TAREA A
Cita del texto sobre la creencia en Dios todo el fragmento que va desde "La respuesta más" hasta "en su existencia?".

TEXTO PROPORCIONADO
|---|

“¿Crees en Dios?” Imagino que todos, en algún momento de nuestras vidas, nos hemos visto emplazados por esta pregunta.
Es una pregunta breve, un tanto abrupta, que nos conmina a desnudar, con su apariencia simple y casi ingenua, una región demasiado íntima de nuestra conciencia: “¿Crees o no crees en Dios?”, se nos pregunta sin pudor, casi con la misma naturalidad con que podría preguntarse: “¿Te gusta o no te gusta el chocolate?”.
La respuesta más rápida sería un monosílabo, y es precisamente eso lo que se suele esperar de nosotros: un sí o un no. Sin embargo, contestar de esa manera lacónica y expedita quizás no sea lo mejor. Si alguien respondiese, por ejemplo, que no, ¿qué estaría declarando en realidad? ¿Que no da crédito a lo que Dios le dice, porque lo considera un mentiroso; o que no cree en su existencia?
La primera opción puede resultar desconcertante, acaso ilógica en nuestros tiempos, pero es una respuesta válida. Recordemos que no siempre se ha asociado a Dios con la idea de un ser incuestionable, ni siquiera en la tradición judeocristiana que Occidente asimiló. Pensemos en el profeta Jonás huyendo de Yahvé hacia Tarsis, prefiriendo incluso morir en el mar antes que obedecer sus órdenes; o pensemos en Job, despojado de su familia y de sus bienes, escarnecido por quienes fueron sus amigos y quejándose de que no es posible impugnar la justicia divina; o en Jesús de Nazaret reclamando desde su agonía en la cruz: “Dios mío, ¿por qué me has abandonado?” Otras religiones han concebido dioses crueles, caprichosos, temibles, y a veces también llenos de artimañas y embustes. De modo que no es del todo absurdo pensar que Dios pueda mentir.

|---|

DATOS PROPORCIONADOS

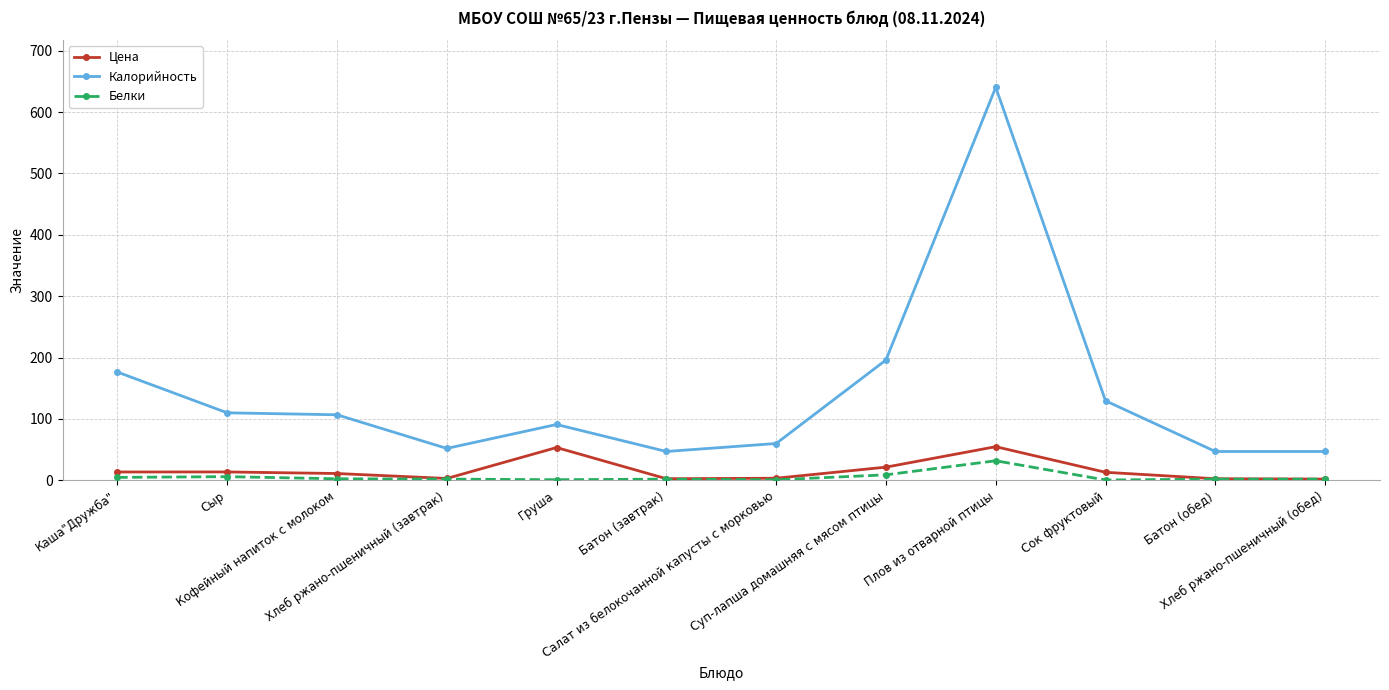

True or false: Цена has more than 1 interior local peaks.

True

|---|

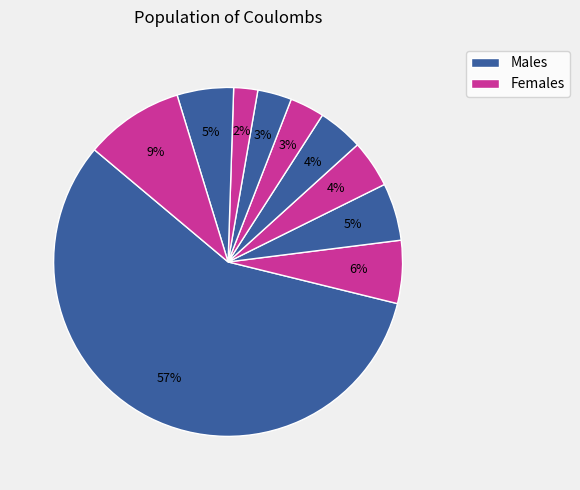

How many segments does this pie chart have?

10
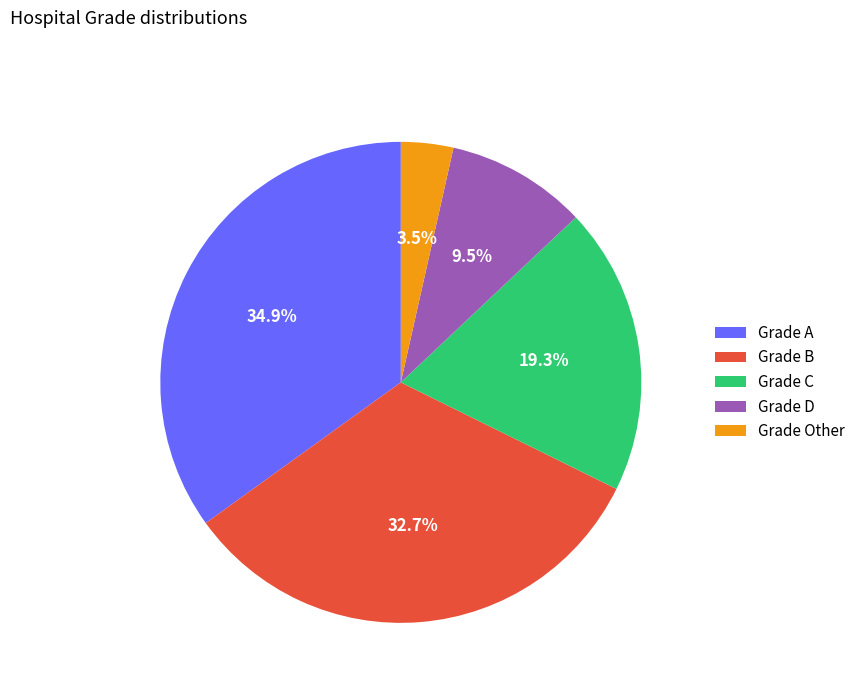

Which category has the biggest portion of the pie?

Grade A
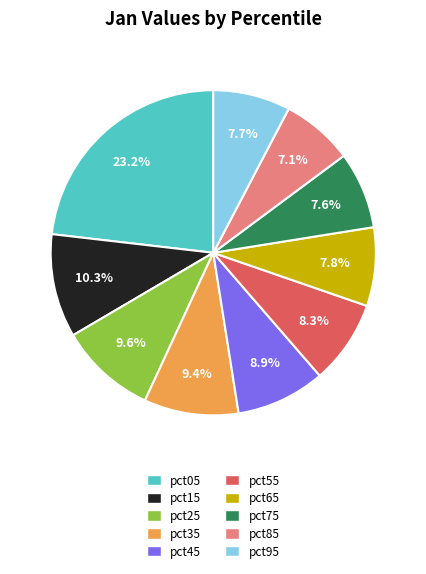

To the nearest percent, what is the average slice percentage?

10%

|---|

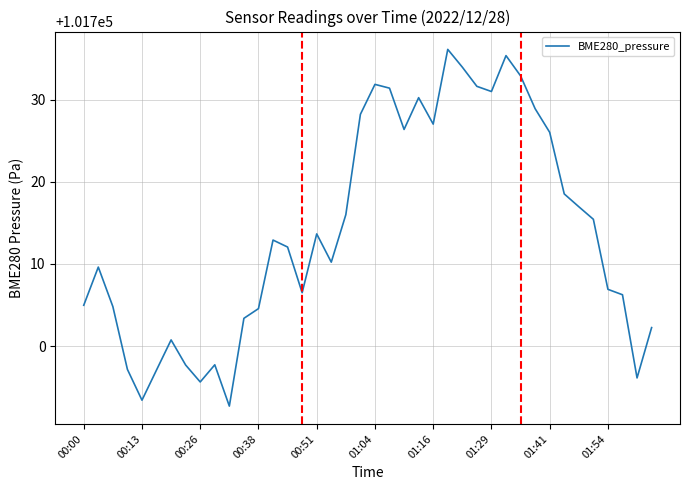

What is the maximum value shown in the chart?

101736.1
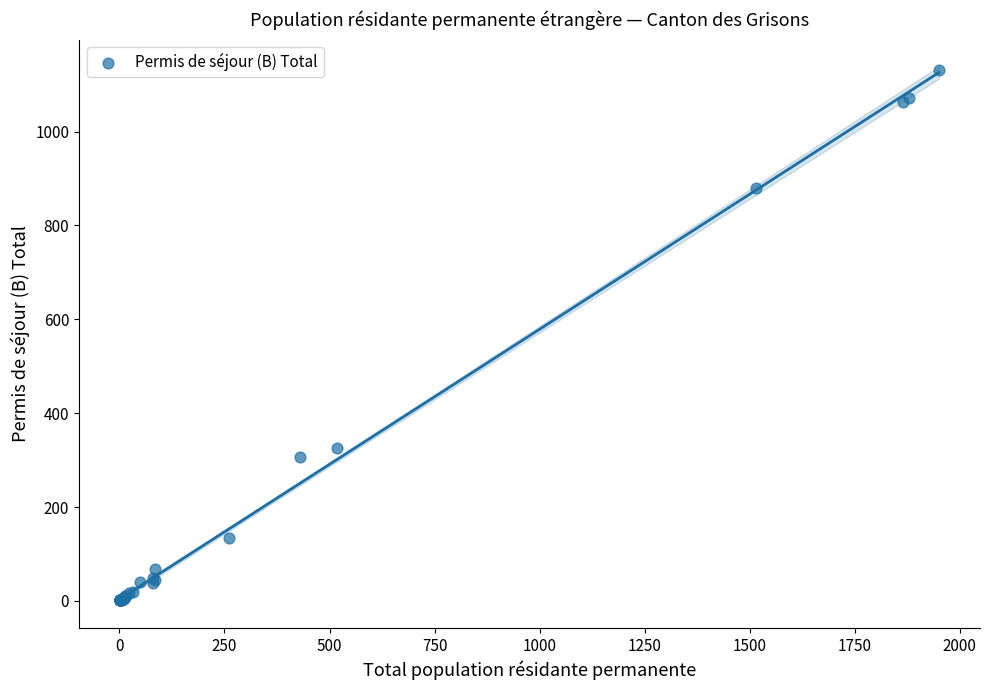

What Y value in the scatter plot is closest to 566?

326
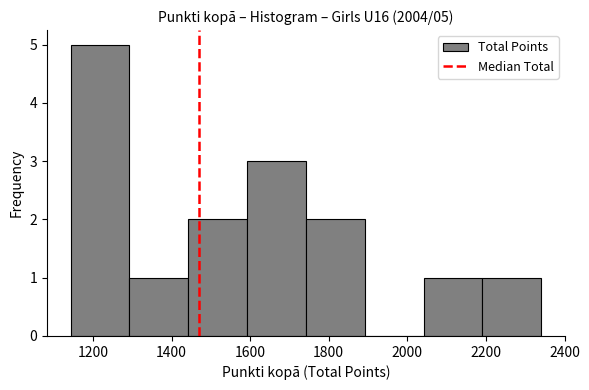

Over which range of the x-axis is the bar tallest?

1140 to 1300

|---|

TAREA B
¿En cuántas líneas de los registros aparece la cadena "value"? Distingue mayúsculas de minúsculas y responde únicamente con el número.

RESPUESTA A
La respuesta más rápida sería un monosílabo, y es precisamente eso lo que se suele esperar de nosotros: un sí o un no. Sin embargo, contestar de esa manera lacónica y expedita quizás no sea lo mejor. Si alguien respondiese, por ejemplo, que no, ¿qué estaría declarando en realidad? ¿Que no da crédito a lo que Dios le dice, porque lo considera un mentiroso; o que no cree en su existencia?

RESPUESTA B
2